泳ぐのに、安全でも適切でもありません (集英社文庫)
泳ぐのに、安全でも適切でもありません (集英社文庫)

久しぶりの江國香織氏。集英社文庫の夏の一冊になっていたので買ってみた。ちょっと前(2002年)の作品。

秀逸な短編集。ゆるやかに流れるストーリーが心地よい。

さまざまな世代の女性が主人公として登場する短編10篇。なかでも「うんとお腹をすかせてきてね」。題名からだけでも、その艶が感じられるが、食事と愛との絡み合いが村上龍氏の「村上龍料理小説集」などを彷彿とさせる、などと書いてしまうのは、いつも常に自分の好きなものや知っているものと比べてしまう私の悪い癖か。
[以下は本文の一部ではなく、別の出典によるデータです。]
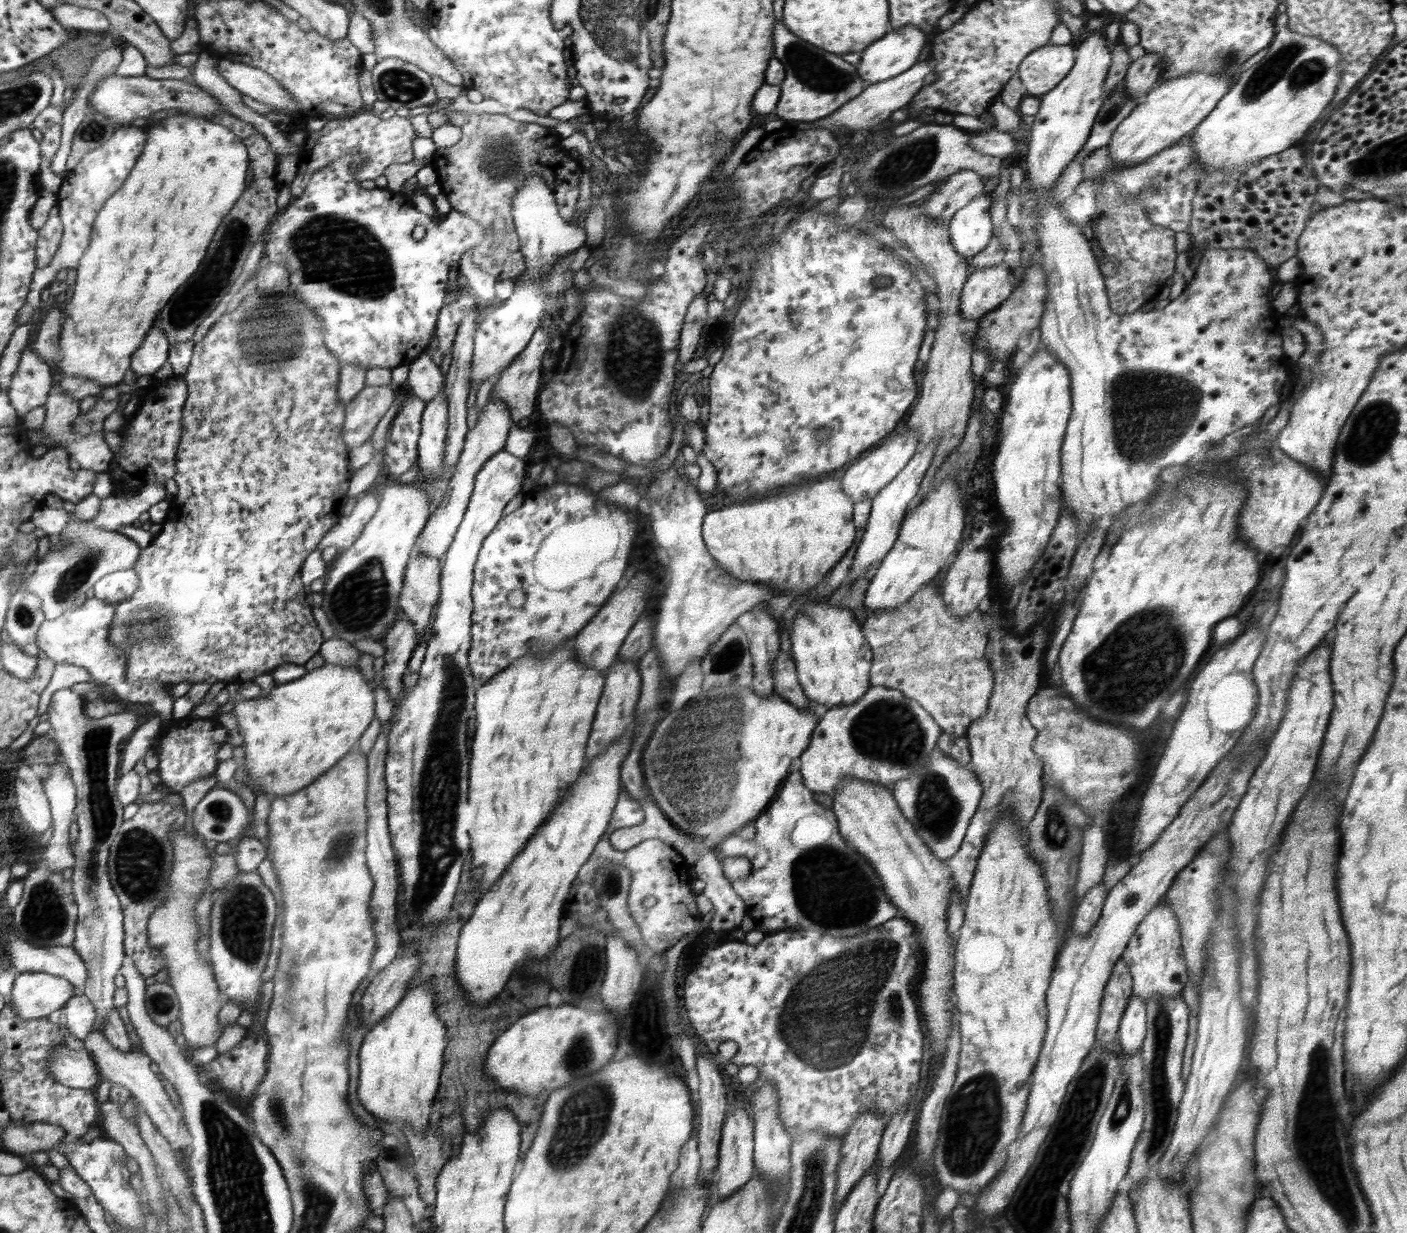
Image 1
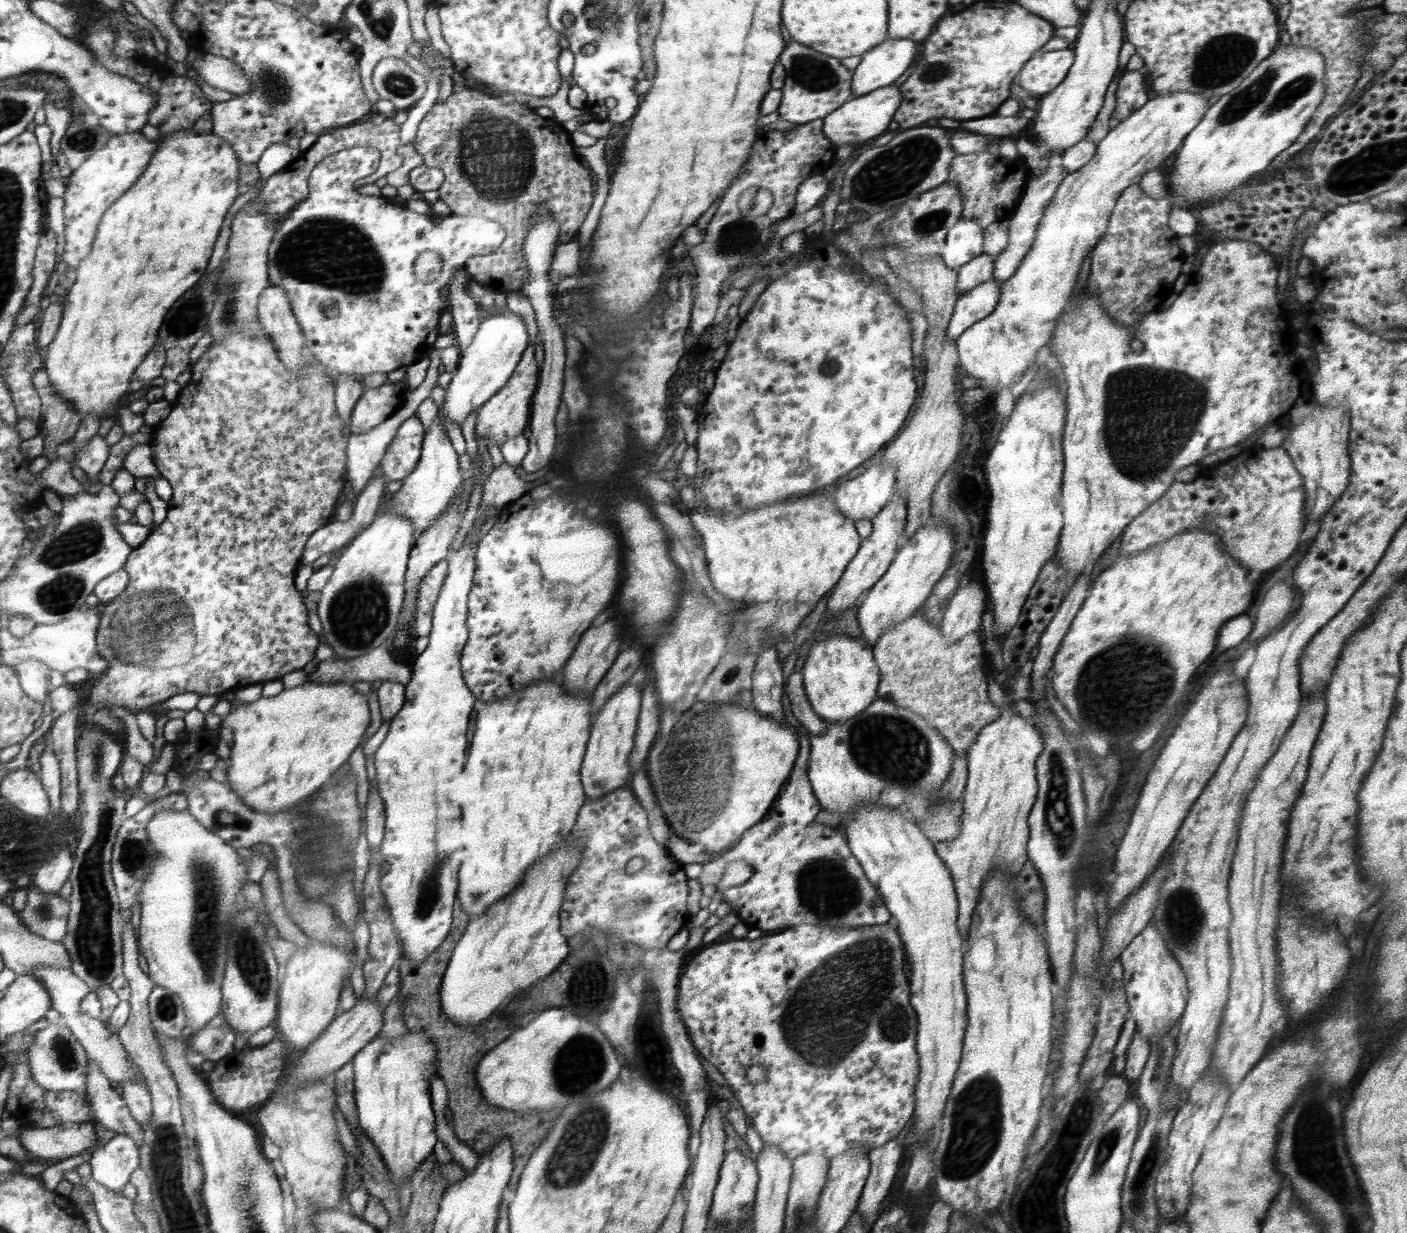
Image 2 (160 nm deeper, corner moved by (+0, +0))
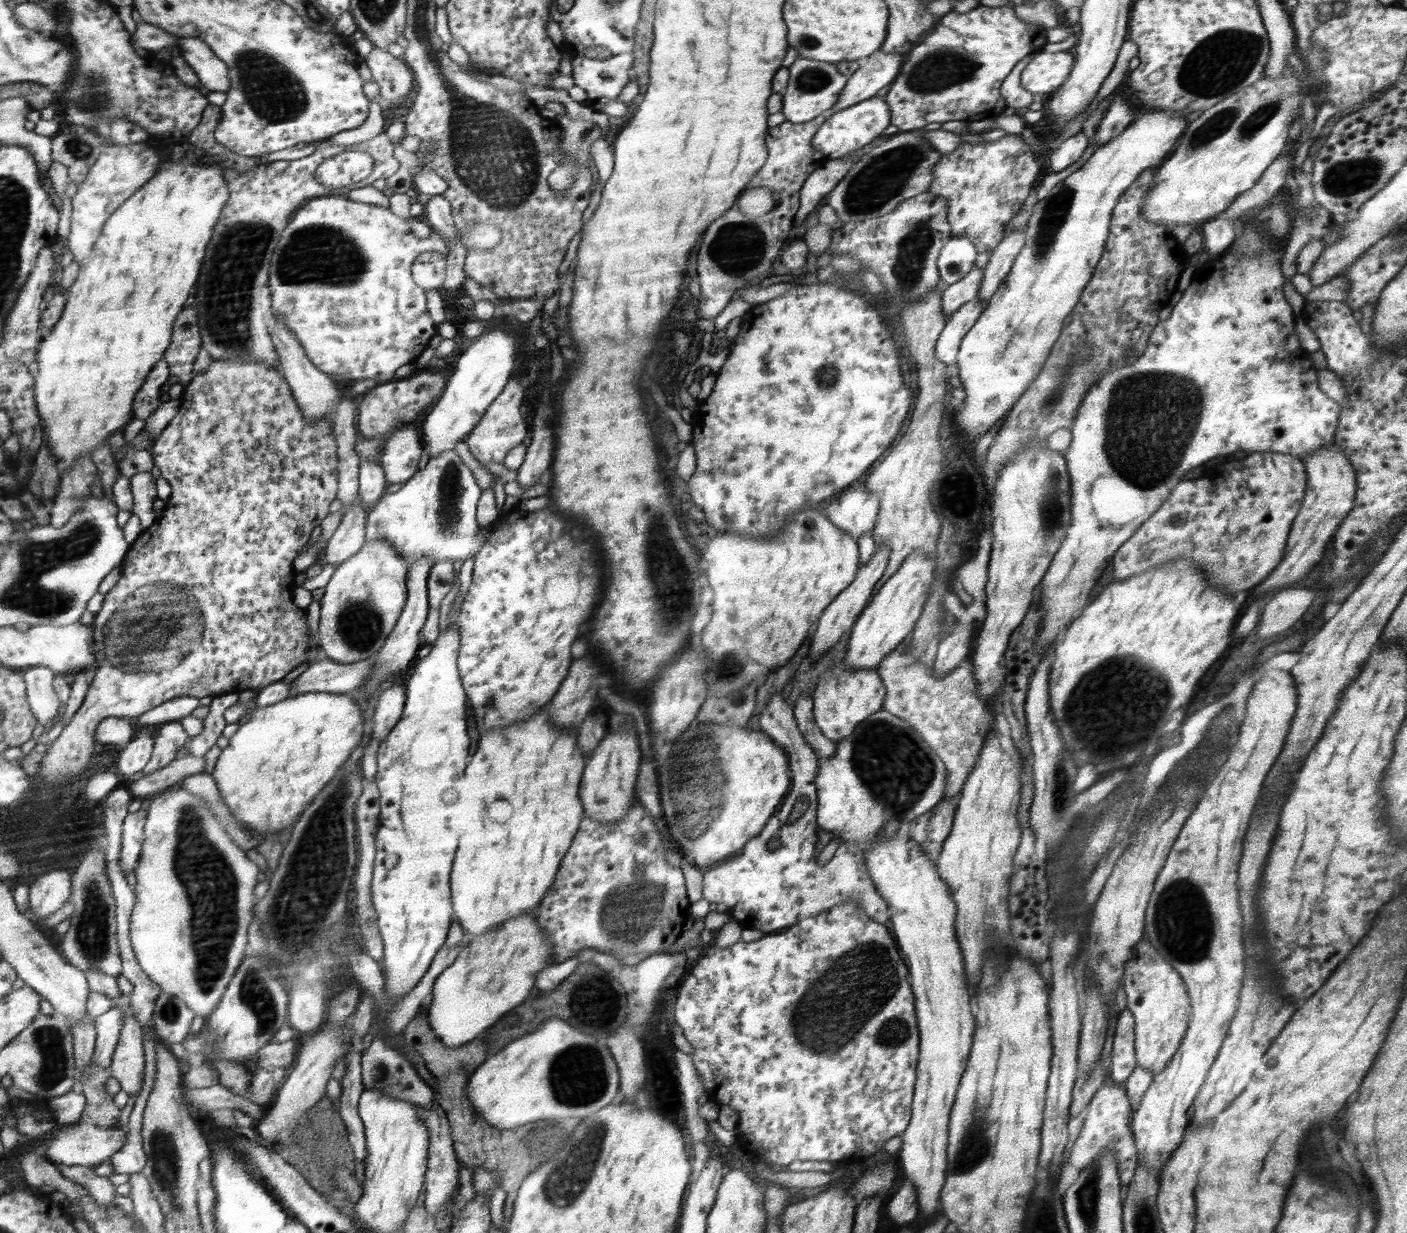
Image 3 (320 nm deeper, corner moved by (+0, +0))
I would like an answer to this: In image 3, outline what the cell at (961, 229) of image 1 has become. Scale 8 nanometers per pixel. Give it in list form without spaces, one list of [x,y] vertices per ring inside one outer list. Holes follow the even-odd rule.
[[[952,236],[942,247],[937,258],[939,282],[942,282],[943,286],[947,286],[962,279],[975,266],[978,253],[969,238]]]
江國香織氏の作品はいろいろと読んでいるが、独特のリズムで愛読者を安心させるものがある。一度はまってしまうとなかなか抜け出せない。それでいながら、作品ごとにどきりとさせるものがある。自分の身近にいそうでいなさそうでやっぱりいてもおかしくないような登場人物たちも魅力だし、女性作家ならではなのかもしれないが、はかない感じに展開する恋愛。

ちなみに私は「犬小屋」に出てくる男主人公のほうに妙にシンパシーを感じてしまった。ネタばれになるので、ここには書かないが、彼の気持ちはなんとなく理解できる。

「愛にだけは躊躇わない女たちの話」(帯および裏書より)ということだが、「泳ぐのに、安全でも適切でもありません」というタイトルも素敵だ。どっかのアメリカの海岸に実際に書かれていた(It's not safe or suitable to swim)ということだが、それでも泳ぐのが素敵だ。